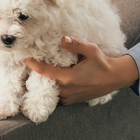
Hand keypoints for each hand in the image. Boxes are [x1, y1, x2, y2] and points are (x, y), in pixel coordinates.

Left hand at [24, 36, 138, 104]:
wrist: (115, 78)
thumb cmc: (102, 63)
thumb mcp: (91, 50)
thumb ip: (76, 44)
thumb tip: (63, 38)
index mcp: (68, 78)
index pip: (44, 71)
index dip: (32, 64)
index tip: (24, 58)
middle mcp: (66, 90)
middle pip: (43, 83)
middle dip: (33, 77)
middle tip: (25, 68)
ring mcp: (69, 98)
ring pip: (49, 92)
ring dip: (42, 84)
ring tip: (32, 76)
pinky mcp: (71, 101)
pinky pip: (56, 97)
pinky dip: (50, 90)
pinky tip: (47, 82)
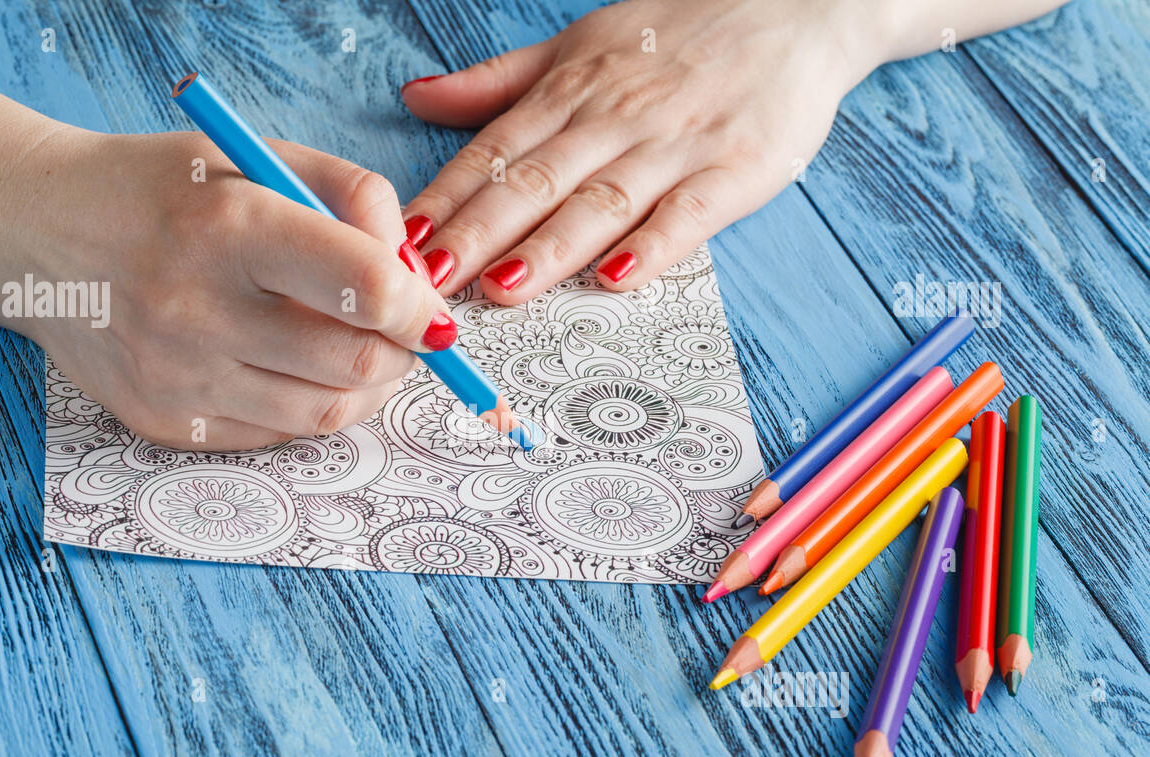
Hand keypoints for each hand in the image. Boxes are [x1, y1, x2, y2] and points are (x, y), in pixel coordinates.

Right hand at [25, 130, 456, 449]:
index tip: (434, 316)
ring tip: (356, 349)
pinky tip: (289, 365)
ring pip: (325, 412)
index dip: (422, 312)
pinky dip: (305, 404)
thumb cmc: (163, 190)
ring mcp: (176, 376)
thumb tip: (417, 274)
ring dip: (365, 387)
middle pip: (356, 363)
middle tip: (403, 334)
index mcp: (228, 225)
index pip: (364, 289)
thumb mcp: (256, 157)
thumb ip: (353, 197)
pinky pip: (276, 433)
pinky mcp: (164, 421)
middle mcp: (196, 307)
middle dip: (402, 353)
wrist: (38, 235)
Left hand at [400, 0, 882, 301]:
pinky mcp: (735, 169)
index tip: (401, 242)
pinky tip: (617, 277)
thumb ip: (498, 83)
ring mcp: (674, 145)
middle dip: (478, 233)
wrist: (796, 9)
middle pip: (535, 182)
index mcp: (570, 91)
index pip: (494, 151)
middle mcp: (614, 118)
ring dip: (550, 248)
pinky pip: (689, 212)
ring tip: (503, 289)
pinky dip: (654, 244)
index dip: (446, 197)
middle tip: (430, 279)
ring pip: (601, 201)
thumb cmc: (678, 34)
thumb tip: (417, 97)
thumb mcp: (578, 45)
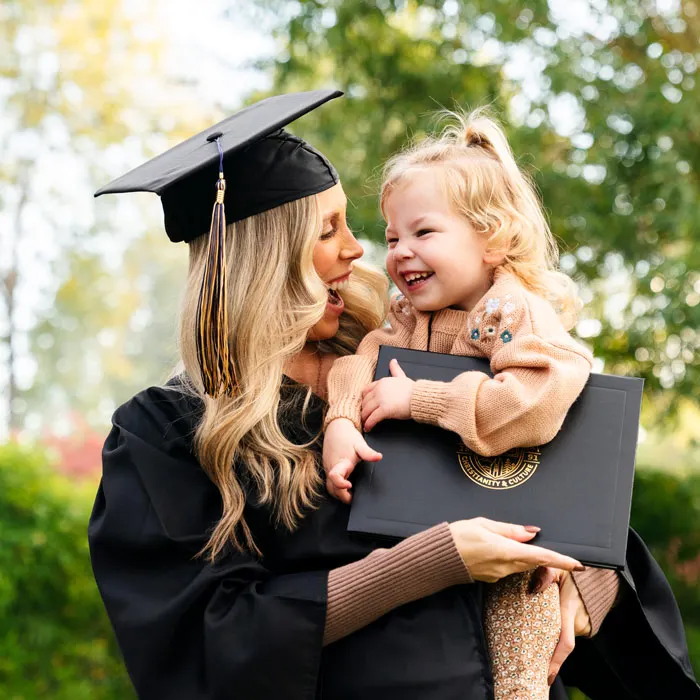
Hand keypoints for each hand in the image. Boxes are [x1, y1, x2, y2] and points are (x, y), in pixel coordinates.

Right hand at [323, 418, 381, 503]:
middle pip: (332, 488)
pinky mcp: (328, 467)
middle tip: (354, 498)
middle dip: (342, 496)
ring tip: (350, 494)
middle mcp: (331, 467)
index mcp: (340, 463)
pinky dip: (336, 486)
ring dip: (339, 492)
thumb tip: (379, 457)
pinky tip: (346, 485)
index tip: (350, 486)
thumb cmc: (348, 436)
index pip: (335, 477)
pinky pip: (330, 481)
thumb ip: (368, 453)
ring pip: (330, 486)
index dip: (341, 485)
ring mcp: (328, 468)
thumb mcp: (360, 444)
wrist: (336, 426)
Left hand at [361, 359, 414, 431]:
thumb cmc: (413, 390)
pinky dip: (369, 424)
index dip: (364, 399)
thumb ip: (395, 369)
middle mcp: (379, 390)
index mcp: (382, 382)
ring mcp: (381, 400)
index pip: (366, 391)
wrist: (420, 398)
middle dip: (363, 410)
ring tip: (365, 424)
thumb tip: (393, 361)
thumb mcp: (402, 377)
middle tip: (364, 417)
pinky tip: (368, 428)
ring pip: (366, 410)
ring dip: (364, 418)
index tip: (365, 405)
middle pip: (365, 401)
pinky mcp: (384, 410)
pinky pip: (372, 418)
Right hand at [448, 518, 584, 582]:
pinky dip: (509, 558)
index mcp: (506, 551)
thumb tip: (531, 533)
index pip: (540, 556)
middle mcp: (505, 566)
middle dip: (542, 556)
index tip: (579, 565)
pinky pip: (507, 567)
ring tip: (506, 539)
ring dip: (524, 555)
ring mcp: (498, 575)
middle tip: (542, 545)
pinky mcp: (491, 577)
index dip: (561, 561)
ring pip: (520, 564)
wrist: (438, 558)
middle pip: (533, 561)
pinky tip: (494, 548)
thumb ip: (509, 530)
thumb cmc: (458, 536)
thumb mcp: (484, 525)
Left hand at [529, 567, 591, 684]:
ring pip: (563, 635)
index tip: (547, 675)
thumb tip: (533, 588)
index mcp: (570, 610)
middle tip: (529, 652)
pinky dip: (559, 629)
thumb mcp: (559, 569)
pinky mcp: (586, 625)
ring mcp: (584, 625)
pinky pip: (569, 630)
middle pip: (559, 642)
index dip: (556, 661)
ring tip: (536, 631)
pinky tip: (549, 624)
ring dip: (552, 634)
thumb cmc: (576, 573)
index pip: (564, 642)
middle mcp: (579, 622)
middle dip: (546, 647)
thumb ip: (546, 575)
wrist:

= Work to complete =
Return a copy of each line in the entries that carries the string "wrist".

= Finished exercise =
wrist: (115, 78)
wrist: (38, 235)
wrist: (796, 9)
wrist: (336, 426)
wrist: (420, 398)
wrist: (438, 558)
wrist:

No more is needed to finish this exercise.